Segment Start: Dataset records

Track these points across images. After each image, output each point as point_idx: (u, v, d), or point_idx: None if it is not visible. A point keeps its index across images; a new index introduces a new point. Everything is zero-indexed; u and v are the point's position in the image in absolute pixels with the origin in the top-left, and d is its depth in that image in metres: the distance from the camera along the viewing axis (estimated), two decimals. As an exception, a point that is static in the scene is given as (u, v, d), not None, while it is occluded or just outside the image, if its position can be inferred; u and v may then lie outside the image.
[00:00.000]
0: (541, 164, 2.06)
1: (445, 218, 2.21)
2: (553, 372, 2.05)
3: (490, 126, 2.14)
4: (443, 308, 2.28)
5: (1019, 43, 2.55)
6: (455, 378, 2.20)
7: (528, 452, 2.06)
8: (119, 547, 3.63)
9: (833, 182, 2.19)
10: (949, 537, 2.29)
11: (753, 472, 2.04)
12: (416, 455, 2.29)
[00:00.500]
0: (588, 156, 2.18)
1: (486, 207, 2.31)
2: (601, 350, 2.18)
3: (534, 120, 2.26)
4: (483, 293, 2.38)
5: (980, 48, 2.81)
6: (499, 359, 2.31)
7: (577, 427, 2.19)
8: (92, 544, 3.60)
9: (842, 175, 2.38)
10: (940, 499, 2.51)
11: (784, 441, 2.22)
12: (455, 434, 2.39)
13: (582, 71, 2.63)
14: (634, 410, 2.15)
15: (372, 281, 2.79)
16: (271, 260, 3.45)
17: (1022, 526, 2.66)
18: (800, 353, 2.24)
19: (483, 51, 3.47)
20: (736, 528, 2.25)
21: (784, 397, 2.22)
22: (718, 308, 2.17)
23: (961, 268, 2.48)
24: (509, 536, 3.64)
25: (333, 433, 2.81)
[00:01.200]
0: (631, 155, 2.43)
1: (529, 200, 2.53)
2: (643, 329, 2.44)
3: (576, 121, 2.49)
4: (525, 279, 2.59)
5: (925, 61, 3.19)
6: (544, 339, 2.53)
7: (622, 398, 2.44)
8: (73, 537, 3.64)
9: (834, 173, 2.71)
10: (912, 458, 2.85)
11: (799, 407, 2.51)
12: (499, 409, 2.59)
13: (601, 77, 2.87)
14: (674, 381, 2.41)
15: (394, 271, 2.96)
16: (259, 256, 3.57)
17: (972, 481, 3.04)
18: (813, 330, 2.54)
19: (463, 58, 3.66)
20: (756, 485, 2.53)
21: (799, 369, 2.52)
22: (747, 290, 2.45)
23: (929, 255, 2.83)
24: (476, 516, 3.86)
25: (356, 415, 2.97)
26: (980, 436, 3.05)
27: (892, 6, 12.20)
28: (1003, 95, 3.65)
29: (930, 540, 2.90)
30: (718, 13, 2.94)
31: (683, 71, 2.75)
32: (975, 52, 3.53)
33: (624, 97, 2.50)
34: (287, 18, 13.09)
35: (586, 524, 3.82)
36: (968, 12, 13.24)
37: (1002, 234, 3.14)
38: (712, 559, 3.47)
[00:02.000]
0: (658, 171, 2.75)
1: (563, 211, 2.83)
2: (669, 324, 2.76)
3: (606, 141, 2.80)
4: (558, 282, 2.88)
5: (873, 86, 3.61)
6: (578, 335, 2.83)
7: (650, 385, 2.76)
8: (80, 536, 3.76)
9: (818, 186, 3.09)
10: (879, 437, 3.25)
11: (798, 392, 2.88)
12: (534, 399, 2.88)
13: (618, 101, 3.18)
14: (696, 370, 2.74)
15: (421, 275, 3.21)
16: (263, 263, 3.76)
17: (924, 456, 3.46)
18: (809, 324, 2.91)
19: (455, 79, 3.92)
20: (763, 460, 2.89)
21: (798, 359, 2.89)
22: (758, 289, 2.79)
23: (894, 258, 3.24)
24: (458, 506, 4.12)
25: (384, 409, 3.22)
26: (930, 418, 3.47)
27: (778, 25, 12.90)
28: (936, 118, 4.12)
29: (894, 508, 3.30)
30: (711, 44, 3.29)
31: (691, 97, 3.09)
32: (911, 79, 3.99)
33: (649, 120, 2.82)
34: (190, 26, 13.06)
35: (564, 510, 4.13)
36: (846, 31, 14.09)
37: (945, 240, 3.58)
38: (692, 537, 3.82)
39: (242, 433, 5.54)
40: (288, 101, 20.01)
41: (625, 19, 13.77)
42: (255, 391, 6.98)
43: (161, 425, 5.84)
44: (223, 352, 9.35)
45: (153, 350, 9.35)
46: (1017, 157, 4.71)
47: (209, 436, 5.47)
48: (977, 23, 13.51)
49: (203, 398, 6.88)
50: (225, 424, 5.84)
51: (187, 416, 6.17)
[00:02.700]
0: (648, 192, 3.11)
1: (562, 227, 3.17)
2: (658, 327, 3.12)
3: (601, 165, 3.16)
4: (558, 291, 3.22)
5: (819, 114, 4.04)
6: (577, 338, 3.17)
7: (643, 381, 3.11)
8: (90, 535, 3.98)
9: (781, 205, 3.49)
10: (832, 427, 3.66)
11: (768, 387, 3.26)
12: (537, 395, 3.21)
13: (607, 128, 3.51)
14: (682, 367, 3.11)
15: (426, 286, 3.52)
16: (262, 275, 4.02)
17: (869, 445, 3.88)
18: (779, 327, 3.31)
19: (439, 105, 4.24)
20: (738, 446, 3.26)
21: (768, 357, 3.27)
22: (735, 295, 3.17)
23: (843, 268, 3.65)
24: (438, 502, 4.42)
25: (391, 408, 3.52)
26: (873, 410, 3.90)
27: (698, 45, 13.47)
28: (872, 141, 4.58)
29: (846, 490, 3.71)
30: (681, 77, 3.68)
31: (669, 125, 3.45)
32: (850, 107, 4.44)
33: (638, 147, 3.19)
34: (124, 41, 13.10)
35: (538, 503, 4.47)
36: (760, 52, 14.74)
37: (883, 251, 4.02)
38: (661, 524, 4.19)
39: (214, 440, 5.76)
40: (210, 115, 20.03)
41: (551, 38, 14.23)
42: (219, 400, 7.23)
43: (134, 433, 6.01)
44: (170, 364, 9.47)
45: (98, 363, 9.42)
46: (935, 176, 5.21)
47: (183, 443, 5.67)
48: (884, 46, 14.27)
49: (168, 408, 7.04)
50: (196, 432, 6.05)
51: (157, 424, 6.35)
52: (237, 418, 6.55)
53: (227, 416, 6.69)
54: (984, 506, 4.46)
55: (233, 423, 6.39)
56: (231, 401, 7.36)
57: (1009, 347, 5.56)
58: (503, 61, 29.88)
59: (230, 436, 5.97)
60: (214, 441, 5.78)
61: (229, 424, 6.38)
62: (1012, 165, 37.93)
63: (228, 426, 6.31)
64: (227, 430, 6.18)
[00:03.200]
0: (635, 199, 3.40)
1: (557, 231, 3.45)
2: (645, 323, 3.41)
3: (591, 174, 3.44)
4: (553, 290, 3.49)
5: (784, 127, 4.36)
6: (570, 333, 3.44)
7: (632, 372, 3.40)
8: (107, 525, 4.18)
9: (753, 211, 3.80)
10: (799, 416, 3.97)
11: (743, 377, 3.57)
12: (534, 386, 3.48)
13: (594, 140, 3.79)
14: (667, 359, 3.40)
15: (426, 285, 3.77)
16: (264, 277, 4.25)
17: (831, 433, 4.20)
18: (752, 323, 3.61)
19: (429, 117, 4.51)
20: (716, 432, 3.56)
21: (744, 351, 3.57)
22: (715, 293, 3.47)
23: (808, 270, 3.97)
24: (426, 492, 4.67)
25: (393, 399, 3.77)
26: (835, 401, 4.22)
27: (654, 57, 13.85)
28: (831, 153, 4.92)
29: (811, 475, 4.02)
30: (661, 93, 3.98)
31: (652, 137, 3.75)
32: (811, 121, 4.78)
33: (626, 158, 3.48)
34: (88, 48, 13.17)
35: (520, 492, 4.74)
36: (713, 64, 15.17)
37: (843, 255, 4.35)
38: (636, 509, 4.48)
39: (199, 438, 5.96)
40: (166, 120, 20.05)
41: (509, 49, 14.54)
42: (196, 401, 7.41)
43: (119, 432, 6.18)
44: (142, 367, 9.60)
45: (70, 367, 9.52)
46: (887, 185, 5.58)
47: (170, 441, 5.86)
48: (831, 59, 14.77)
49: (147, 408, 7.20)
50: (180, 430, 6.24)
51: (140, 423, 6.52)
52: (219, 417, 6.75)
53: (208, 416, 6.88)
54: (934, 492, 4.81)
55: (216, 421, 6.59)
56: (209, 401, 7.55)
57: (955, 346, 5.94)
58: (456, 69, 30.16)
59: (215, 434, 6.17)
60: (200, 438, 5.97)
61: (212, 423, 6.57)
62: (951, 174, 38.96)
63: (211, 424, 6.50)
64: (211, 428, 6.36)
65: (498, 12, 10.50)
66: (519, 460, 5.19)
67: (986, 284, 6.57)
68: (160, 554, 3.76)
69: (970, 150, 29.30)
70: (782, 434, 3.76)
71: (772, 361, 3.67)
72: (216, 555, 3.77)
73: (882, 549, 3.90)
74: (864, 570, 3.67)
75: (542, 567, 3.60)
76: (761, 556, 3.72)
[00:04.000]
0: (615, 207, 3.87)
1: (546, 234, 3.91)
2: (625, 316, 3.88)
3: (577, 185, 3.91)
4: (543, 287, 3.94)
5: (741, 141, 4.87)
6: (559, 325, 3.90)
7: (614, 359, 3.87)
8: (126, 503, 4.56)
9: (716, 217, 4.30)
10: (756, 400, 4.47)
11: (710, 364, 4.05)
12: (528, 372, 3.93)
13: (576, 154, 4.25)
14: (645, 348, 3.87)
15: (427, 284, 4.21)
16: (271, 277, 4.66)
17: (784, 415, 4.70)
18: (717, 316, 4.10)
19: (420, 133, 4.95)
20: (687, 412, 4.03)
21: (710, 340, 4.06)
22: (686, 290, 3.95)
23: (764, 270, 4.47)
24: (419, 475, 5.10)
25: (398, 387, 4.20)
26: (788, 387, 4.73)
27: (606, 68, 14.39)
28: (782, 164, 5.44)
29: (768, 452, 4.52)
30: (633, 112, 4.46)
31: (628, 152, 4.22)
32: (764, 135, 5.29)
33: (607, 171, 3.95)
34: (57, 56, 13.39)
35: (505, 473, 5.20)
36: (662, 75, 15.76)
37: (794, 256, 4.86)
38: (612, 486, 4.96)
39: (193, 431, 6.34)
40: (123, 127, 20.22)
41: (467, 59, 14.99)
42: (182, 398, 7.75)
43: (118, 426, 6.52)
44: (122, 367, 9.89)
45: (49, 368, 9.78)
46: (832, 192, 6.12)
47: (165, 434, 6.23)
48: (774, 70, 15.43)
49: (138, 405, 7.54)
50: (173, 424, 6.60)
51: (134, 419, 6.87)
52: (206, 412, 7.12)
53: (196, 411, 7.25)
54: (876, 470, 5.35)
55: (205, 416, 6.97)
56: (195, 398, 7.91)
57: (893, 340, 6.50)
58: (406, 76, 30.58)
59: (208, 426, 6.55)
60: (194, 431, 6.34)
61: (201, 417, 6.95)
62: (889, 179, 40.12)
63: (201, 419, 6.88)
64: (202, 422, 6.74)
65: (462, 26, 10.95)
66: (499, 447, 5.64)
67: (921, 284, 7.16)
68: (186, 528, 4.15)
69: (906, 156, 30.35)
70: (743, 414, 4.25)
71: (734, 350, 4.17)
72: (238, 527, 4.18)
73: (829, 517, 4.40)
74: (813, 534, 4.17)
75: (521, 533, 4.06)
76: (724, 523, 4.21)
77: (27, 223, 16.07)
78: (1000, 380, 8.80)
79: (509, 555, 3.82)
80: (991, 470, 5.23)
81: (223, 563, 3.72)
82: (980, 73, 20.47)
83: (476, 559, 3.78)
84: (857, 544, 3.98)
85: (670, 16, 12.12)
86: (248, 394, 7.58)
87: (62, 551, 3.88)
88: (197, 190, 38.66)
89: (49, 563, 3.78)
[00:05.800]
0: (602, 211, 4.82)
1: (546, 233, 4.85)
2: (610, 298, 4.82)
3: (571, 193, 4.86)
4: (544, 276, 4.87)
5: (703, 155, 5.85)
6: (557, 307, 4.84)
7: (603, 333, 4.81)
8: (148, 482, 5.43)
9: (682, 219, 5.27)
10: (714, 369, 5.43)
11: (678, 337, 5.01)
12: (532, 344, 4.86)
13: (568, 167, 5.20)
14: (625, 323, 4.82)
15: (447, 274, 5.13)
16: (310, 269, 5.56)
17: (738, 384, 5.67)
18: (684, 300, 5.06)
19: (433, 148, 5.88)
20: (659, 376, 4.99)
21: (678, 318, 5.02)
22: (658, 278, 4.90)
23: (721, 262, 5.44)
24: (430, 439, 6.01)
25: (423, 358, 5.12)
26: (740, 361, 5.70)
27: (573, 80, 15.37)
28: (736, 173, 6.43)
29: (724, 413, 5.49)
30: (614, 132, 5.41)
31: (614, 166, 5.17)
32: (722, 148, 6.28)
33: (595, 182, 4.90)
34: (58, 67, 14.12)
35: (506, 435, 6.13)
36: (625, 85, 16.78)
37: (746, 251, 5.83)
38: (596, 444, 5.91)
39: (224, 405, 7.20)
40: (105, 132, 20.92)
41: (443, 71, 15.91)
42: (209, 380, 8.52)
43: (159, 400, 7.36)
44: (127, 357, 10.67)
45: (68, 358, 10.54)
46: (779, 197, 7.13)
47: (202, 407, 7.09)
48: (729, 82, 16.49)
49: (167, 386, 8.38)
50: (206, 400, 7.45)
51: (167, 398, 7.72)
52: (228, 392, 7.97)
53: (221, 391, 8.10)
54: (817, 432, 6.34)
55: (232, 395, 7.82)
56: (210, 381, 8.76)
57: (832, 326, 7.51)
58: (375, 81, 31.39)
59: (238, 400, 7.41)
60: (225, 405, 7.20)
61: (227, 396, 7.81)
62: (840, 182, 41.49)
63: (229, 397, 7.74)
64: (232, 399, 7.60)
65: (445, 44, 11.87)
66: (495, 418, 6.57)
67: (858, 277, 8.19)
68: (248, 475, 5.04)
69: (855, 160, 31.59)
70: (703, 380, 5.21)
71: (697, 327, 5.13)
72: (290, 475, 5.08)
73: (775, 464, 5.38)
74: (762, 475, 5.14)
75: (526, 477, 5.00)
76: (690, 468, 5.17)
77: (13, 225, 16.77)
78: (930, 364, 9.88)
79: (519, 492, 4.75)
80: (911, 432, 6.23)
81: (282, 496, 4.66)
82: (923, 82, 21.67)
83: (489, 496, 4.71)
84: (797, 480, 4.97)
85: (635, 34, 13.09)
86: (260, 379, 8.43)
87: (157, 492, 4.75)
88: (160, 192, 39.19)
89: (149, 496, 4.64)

Segment End: Dataset records

- **What is being asked**:
Beginning with the line that has "11: (753, 472, 2.04)" and ending with the line that has "21: (784, 397, 2.22)", set down the lines above exactly and include no others.

- **Answer to this task**:
11: (753, 472, 2.04)
12: (416, 455, 2.29)
[00:00.500]
0: (588, 156, 2.18)
1: (486, 207, 2.31)
2: (601, 350, 2.18)
3: (534, 120, 2.26)
4: (483, 293, 2.38)
5: (980, 48, 2.81)
6: (499, 359, 2.31)
7: (577, 427, 2.19)
8: (92, 544, 3.60)
9: (842, 175, 2.38)
10: (940, 499, 2.51)
11: (784, 441, 2.22)
12: (455, 434, 2.39)
13: (582, 71, 2.63)
14: (634, 410, 2.15)
15: (372, 281, 2.79)
16: (271, 260, 3.45)
17: (1022, 526, 2.66)
18: (800, 353, 2.24)
19: (483, 51, 3.47)
20: (736, 528, 2.25)
21: (784, 397, 2.22)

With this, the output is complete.